** Opening EXCERPTED DATA block **
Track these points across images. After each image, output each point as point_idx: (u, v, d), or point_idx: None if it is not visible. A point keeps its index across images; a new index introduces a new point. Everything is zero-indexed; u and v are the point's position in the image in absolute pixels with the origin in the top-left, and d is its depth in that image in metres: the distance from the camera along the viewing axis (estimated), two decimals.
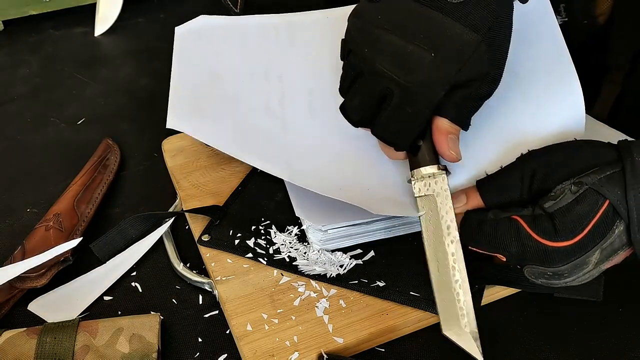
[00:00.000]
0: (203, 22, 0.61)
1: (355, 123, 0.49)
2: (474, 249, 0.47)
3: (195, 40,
** Closing EXCERPTED DATA block **
▶ EXERCISE PROMPT: A verbatim copy of every entry above, with no pictures, is the expected output.

▶ TASK RESULT:
Track these points across images. After each image, output each point as point_idx: (u, v, d), or point_idx: None if it is not visible. A point keeps its index across images; a new index introduces a new point. Everything is zero-indexed; u and v are the point's position in the image in absolute pixels with the origin in the top-left, and d is its depth in that image in metres: the distance from the camera along the viewing axis (estimated), two decimals.
[00:00.000]
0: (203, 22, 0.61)
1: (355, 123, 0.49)
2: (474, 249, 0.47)
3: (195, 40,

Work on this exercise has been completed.